Data provided
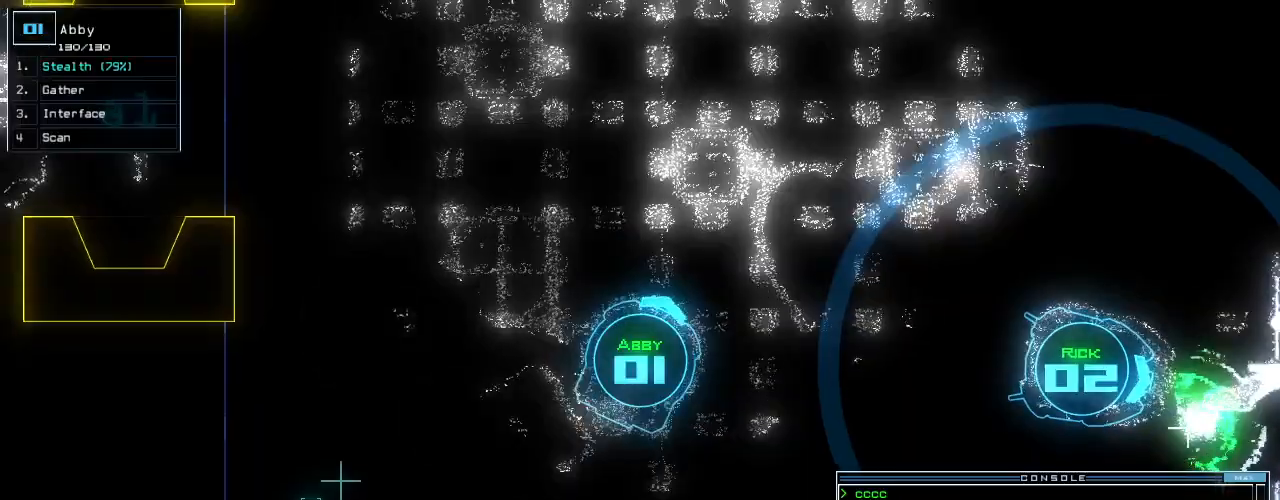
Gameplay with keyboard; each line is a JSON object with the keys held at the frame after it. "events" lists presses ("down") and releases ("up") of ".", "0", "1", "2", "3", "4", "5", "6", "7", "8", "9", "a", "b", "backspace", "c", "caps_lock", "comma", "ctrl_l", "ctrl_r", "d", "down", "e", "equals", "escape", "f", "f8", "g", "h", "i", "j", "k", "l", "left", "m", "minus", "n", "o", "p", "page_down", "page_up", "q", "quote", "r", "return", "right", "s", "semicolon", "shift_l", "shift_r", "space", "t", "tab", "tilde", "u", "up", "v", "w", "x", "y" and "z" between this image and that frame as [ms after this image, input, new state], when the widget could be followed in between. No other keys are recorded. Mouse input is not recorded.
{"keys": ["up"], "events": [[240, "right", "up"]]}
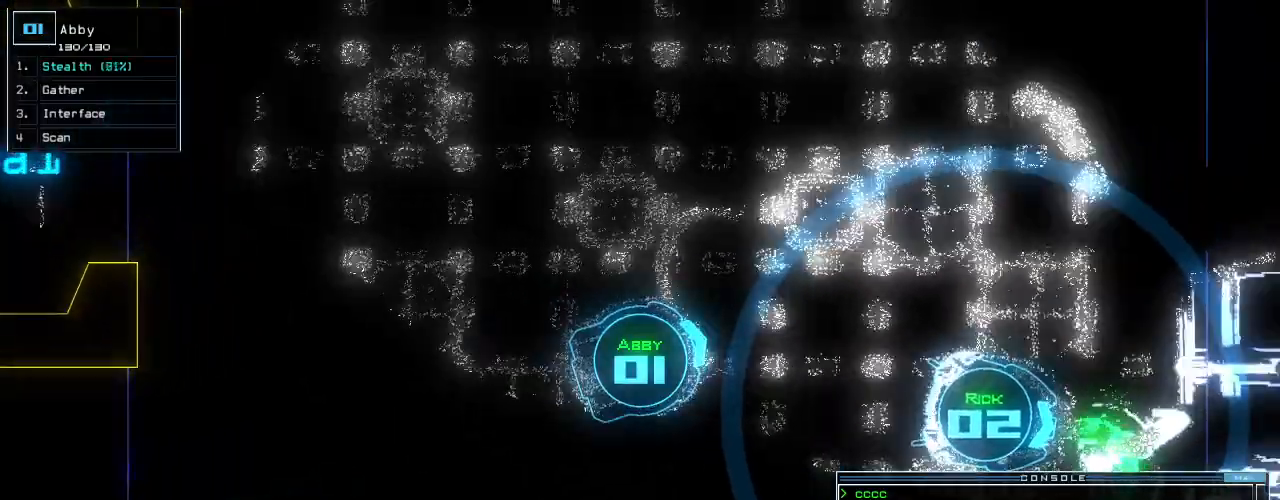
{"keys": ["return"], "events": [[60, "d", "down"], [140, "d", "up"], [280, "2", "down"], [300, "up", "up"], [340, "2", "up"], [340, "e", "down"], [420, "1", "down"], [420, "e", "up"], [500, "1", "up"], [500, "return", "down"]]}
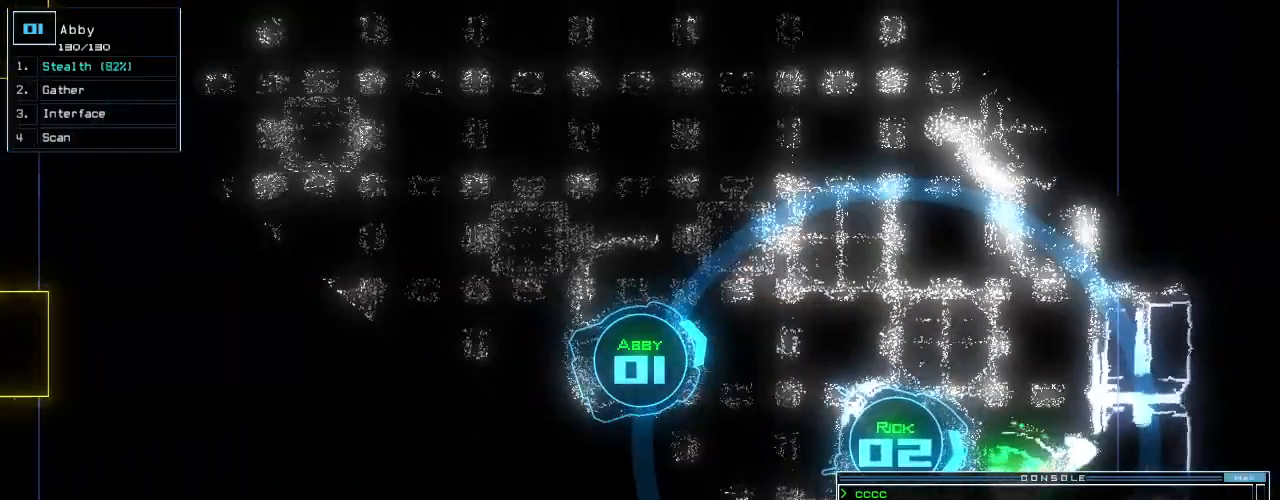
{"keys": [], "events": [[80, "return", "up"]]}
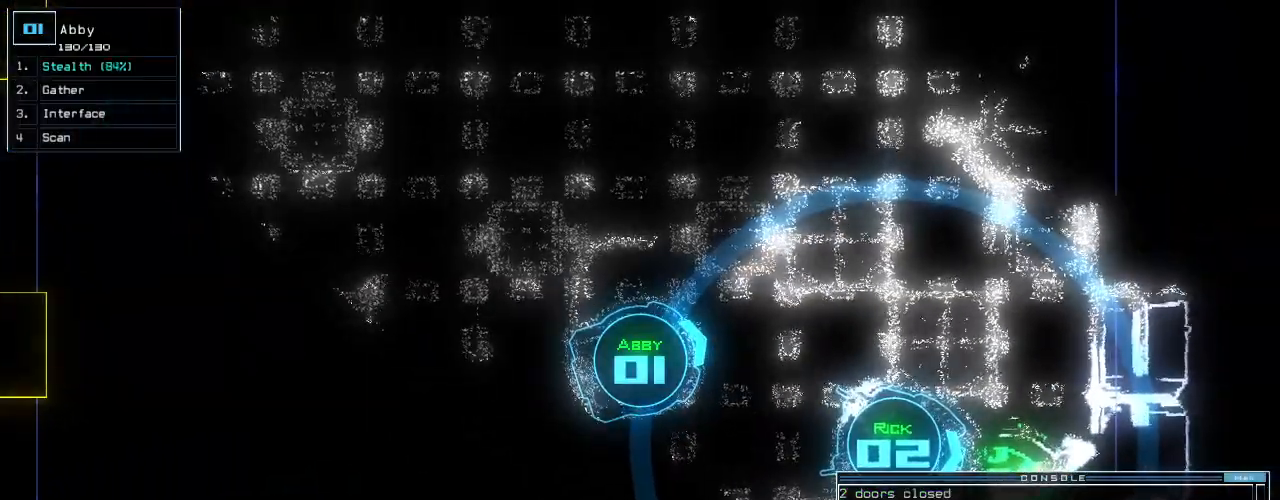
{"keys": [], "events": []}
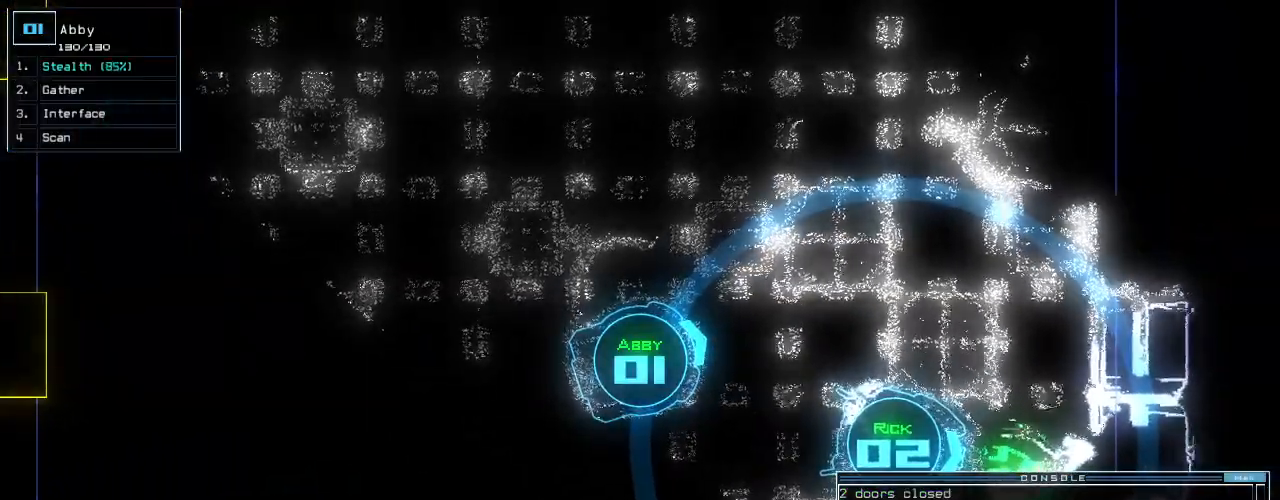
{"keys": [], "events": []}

What to produce
Please output the material above unchanged, apart from removing the pictures.

Written answer
Gameplay with keyboard; each line is a JSON object with the keys held at the frame after it. "events" lists presses ("down") and releases ("up") of ".", "0", "1", "2", "3", "4", "5", "6", "7", "8", "9", "a", "b", "backspace", "c", "caps_lock", "comma", "ctrl_l", "ctrl_r", "d", "down", "e", "equals", "escape", "f", "f8", "g", "h", "i", "j", "k", "l", "left", "m", "minus", "n", "o", "p", "page_down", "page_up", "q", "quote", "r", "return", "right", "s", "semicolon", "shift_l", "shift_r", "space", "t", "tab", "tilde", "u", "up", "v", "w", "x", "y" and "z" between this image and that frame as [ms after this image, input, new state], when the widget could be followed in between. No other keys are recorded. Mouse input is not recorded.
{"keys": ["up"], "events": [[240, "right", "up"]]}
{"keys": ["return"], "events": [[60, "d", "down"], [140, "d", "up"], [280, "2", "down"], [300, "up", "up"], [340, "2", "up"], [340, "e", "down"], [420, "1", "down"], [420, "e", "up"], [500, "1", "up"], [500, "return", "down"]]}
{"keys": [], "events": [[80, "return", "up"]]}
{"keys": [], "events": []}
{"keys": [], "events": []}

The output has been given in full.